Interval regions will cause genomic features to be scaled to a common size. This can introduce artifacts!
Interval regions are displayed with a little expansion left and right to be able to compare them to a potential baseline:
Left Expansion Region Right Expansion
---------------|---------------------------------|---------------
See the configuration section for how to set the extent of the expansion.
To allow efficient filtering and searching as well as an easier display of genomic regions, we defined a formal description of genomic region sets that is exposed to the user both when adding new regions and when viewing genomic regions. The structure of the description fields of a genomic region set can be seen in the following graph:
In this graph, all nodes representing a value that the user can select are red.
If the user’s selection can lead to different selections lower in the graph, these options are displayed as black nodes.
The first children of Region
are fields that need to be defined for all region sets and have no influence on the later selection hierarchy:
Then, the ValueType
needs to be selected.
This describes what kind of genomic regions this dataset is.
This can be one of the following:
Selection of a specific ValueType
leads to different required metadata downstream.
E.g., if the ValueType
is Peak
than the possible selection of methods is different than when the ValueType
is Derived
.
Adding genomic regions can be done by uploading a BED-/BEDPE-file. Optional metadata can be added. This can be done for single files or with multiple files using the bulk addition option.

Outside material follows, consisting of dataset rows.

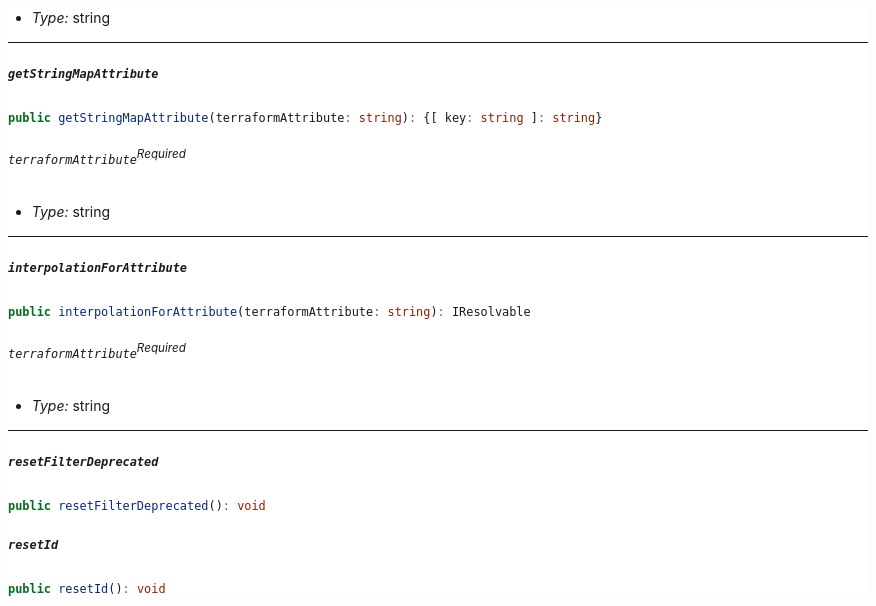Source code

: - *Type:* string

---

##### `getStringMapAttribute` <a name="getStringMapAttribute" id="rhizo-co-terraform-provider-grafana.dataGrafanaSyntheticMonitoringProbes.DataGrafanaSyntheticMonitoringProbes.getStringMapAttribute"></a>

```typescript
public getStringMapAttribute(terraformAttribute: string): {[ key: string ]: string}
```

###### `terraformAttribute`<sup>Required</sup> <a name="terraformAttribute" id="rhizo-co-terraform-provider-grafana.dataGrafanaSyntheticMonitoringProbes.DataGrafanaSyntheticMonitoringProbes.getStringMapAttribute.parameter.terraformAttribute"></a>

- *Type:* string

---

##### `interpolationForAttribute` <a name="interpolationForAttribute" id="rhizo-co-terraform-provider-grafana.dataGrafanaSyntheticMonitoringProbes.DataGrafanaSyntheticMonitoringProbes.interpolationForAttribute"></a>

```typescript
public interpolationForAttribute(terraformAttribute: string): IResolvable
```

###### `terraformAttribute`<sup>Required</sup> <a name="terraformAttribute" id="rhizo-co-terraform-provider-grafana.dataGrafanaSyntheticMonitoringProbes.DataGrafanaSyntheticMonitoringProbes.interpolationForAttribute.parameter.terraformAttribute"></a>

- *Type:* string

---

##### `resetFilterDeprecated` <a name="resetFilterDeprecated" id="rhizo-co-terraform-provider-grafana.dataGrafanaSyntheticMonitoringProbes.DataGrafanaSyntheticMonitoringProbes.resetFilterDeprecated"></a>

```typescript
public resetFilterDeprecated(): void
```

##### `resetId` <a name="resetId" id="rhizo-co-terraform-provider-grafana.dataGrafanaSyntheticMonitoringProbes.DataGrafanaSyntheticMonitoringProbes.resetId"></a>

```typescript
public resetId(): void
```
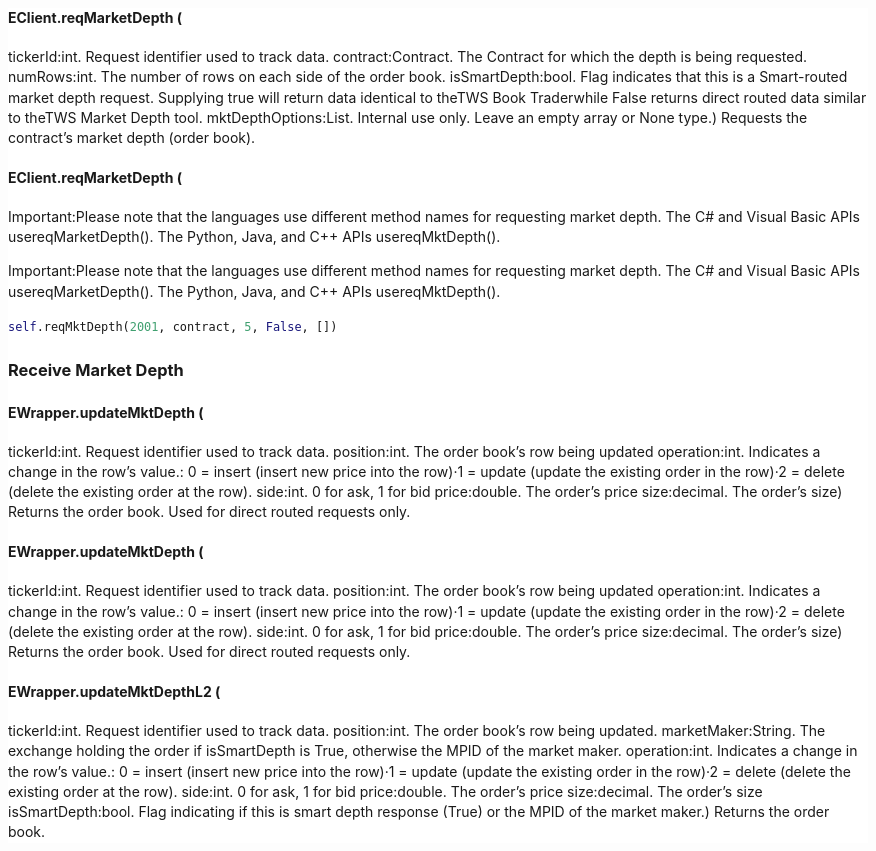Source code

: #### EClient.reqMarketDepth (

tickerId:int. Request identifier used to track data.
contract:Contract. The Contract for which the depth is being requested.
numRows:int. The number of rows on each side of the order book.
isSmartDepth:bool. Flag indicates that this is a Smart-routed market depth request. Supplying true will return data identical to theTWS Book Traderwhile False returns direct routed data similar to theTWS Market Depth tool.
mktDepthOptions:List. Internal use only. Leave an empty array or None type.)
Requests the contract’s market depth (order book).

#### EClient.reqMarketDepth (

Important:Please note that the languages use different method names for requesting market depth.
The C# and Visual Basic APIs usereqMarketDepth().
The Python, Java, and C++ APIs usereqMktDepth().

Important:Please note that the languages use different method names for requesting market depth.
The C# and Visual Basic APIs usereqMarketDepth().
The Python, Java, and C++ APIs usereqMktDepth().

```python
self.reqMktDepth(2001, contract, 5, False, [])
```

### Receive Market Depth

#### EWrapper.updateMktDepth (

tickerId:int. Request identifier used to track data.
position:int. The order book’s row being updated
operation:int. Indicates a change in the row’s value.:
0 = insert (insert new price into the row)·1 = update (update the existing order in the row)·2 = delete (delete the existing order at the row).
side:int. 0 for ask, 1 for bid
price:double. The order’s price
size:decimal. The order’s size)
Returns the order book. Used for direct routed requests only.

#### EWrapper.updateMktDepth (

tickerId:int. Request identifier used to track data.
position:int. The order book’s row being updated
operation:int. Indicates a change in the row’s value.:
0 = insert (insert new price into the row)·1 = update (update the existing order in the row)·2 = delete (delete the existing order at the row).
side:int. 0 for ask, 1 for bid
price:double. The order’s price
size:decimal. The order’s size)
Returns the order book. Used for direct routed requests only.

#### EWrapper.updateMktDepthL2 (

tickerId:int. Request identifier used to track data.
position:int. The order book’s row being updated.
marketMaker:String. The exchange holding the order if isSmartDepth is True, otherwise the MPID of the market maker.
operation:int. Indicates a change in the row’s value.:
0 = insert (insert new price into the row)·1 = update (update the existing order in the row)·2 = delete (delete the existing order at the row).
side:int. 0 for ask, 1 for bid
price:double. The order’s price
size:decimal. The order’s size
isSmartDepth:bool. Flag indicating if this is smart depth response (True) or the MPID of the market maker.)
Returns the order book.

To add a single genomic region set, open the side drawer and click on the add region button:
A dialog will open that accepts files from these sources:
Uploaded files will be checked for validity and may get discarded if they are not of the expected format.
Required infos are: name, genome assembly and size type (interval or point).
When a valid BED-/BEDPE-file is added, options encapsulating the hierarchical structure described above will appear.
When importing from ENCODE repositories, HiCognition will automatically fill out the associated metadata.
Once you are happy with your selection, you can hit submit, and your dataset will be imported into HiCognition!
Adding multiple genomic regions at once is possible when uploading from your file system.
Bulk addition is organized as a multi-step process, where you add the same information as in the single addition at the different positions of the process.
Regions can be managed from the Regions table, accessible via the Show Regions
button in the side drawer.
A table showing all region sets will open.
The top-row of this view allows you to select a specific genome assembly and contains a search field that allows for quick filtering of interesting datasets. For more fine-grained control over the filtering process, you can expand the filter box, which displays the description fields mentioned above.
Per default, only a subset of fields are displayed, but you change this in the fields box:
For every type of dataset (region sets, 1d features, 2d features) similar tables are used.
You can edit the description fields and name of a dataset by selecting it in the table component and then hitting the Edit
button.
This will display the edit dialogue:
The only parameter you cannot edit is the SizeType
field, which would invalidate prior preprocessing on the dataset.
You can delete datasets by selecting them in the table and then hitting the Delete
button.
Note that you can only delete a dataset when you are its owner, not when it has been shared (see the dataset sharing section for more information) with you.
Deleting a dataset will cause all preprocessing data to be lost. Be careful!